The Farnsworth House, designed and built between 1946 and 1951 by architect Mies van der Rohe, is recognized as an iconic masterpiece of the International Style of architecture, and has National Historic Landmark status. Located 58 miles southwest of Chicago, the glass and steel house is set within a natural landscape on a 62-acre parcel located along the Fox River. The one-room weekend retreat was designed for a prominent Chicago nephrologist, Dr. Edith Farnsworth, as a place to relax, entertain, and enjoy nature.
After Dr. Farnsworth's retirement to Italy, the home was purchased by Lord Peter Palumbo, a British developer, art collector, and architecture connoisseur, who opened the house and property to limited public tours.

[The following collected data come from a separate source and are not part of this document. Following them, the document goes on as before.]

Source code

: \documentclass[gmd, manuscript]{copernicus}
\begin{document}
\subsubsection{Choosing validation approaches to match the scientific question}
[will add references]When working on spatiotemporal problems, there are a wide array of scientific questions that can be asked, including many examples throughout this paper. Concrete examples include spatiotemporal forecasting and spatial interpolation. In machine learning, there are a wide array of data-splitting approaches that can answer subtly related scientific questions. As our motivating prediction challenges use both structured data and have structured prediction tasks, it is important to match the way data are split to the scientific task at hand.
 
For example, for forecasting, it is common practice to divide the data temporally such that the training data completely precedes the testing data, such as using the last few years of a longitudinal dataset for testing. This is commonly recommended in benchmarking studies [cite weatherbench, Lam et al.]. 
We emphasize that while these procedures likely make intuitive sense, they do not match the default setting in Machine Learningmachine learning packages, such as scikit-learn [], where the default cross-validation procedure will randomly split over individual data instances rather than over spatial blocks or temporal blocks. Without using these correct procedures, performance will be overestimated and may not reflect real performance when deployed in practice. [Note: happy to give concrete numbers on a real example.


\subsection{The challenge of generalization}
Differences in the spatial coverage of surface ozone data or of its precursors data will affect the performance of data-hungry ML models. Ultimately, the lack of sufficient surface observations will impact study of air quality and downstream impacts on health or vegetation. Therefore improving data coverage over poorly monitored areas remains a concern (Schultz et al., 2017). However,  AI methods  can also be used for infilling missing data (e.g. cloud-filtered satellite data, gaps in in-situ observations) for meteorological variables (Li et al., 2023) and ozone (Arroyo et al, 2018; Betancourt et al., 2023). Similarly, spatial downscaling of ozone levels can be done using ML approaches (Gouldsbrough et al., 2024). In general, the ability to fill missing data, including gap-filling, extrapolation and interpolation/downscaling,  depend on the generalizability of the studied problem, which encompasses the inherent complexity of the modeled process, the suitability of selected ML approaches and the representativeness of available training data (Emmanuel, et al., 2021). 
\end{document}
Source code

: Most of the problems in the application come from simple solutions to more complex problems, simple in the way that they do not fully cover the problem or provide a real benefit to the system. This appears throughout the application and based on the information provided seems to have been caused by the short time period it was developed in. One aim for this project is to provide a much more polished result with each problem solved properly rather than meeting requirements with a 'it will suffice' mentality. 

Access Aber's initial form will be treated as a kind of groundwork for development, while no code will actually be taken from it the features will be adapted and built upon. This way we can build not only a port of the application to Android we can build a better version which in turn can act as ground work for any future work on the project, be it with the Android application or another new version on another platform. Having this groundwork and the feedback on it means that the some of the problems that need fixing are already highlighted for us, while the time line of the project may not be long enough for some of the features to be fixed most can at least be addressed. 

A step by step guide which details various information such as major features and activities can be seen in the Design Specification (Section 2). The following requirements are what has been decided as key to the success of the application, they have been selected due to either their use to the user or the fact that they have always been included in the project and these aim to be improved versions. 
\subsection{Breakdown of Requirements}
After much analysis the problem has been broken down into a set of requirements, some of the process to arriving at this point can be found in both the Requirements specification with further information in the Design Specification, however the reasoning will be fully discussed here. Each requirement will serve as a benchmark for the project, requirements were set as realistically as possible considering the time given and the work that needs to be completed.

Farnsworth House stands as a metaphor for the fragile union between man, art, and nature: a balance of the controlled and uncontrollable and of the physical, intellectual, and aesthetic. Beyond architecture, Farnsworth House offers immersive programs highlighting the relationship of the house with its natural setting, the stories of people associated with its creation and stewardship, and how it continues to influence the worlds of art and design.
The significance of the Farnsworth House was recognized even before it was built. In 1947 a model of the Farnsworth House was exhibited at the Museum of Modern Art in New York. Describing it, along with the unbuilt Resor House, as a “radical departure from his last European domestic projects,” Philip Johnson noted that it went further than the Resor house in its expression of the floating volume: “The Farnsworth house with its continuous glass walls is an even simpler interpretation of an idea. Here the purity of the cage is undisturbed. Neither the steel columns from which it is suspended nor the independent floating terrace break the taut skin.”
In the actual construction, the aesthetic idea was progressively refined and developed through the choices of materials, colors and details. While subsequent debates and lawsuits sometimes questioned the practicality and livability of its design, the Farnsworth House would increasingly be considered, by architects and scholars alike, to constitute one of the crystallizing and pivotal moments of Mies van der Rohe’s long artistic career.
Farnsworth House is open April through November.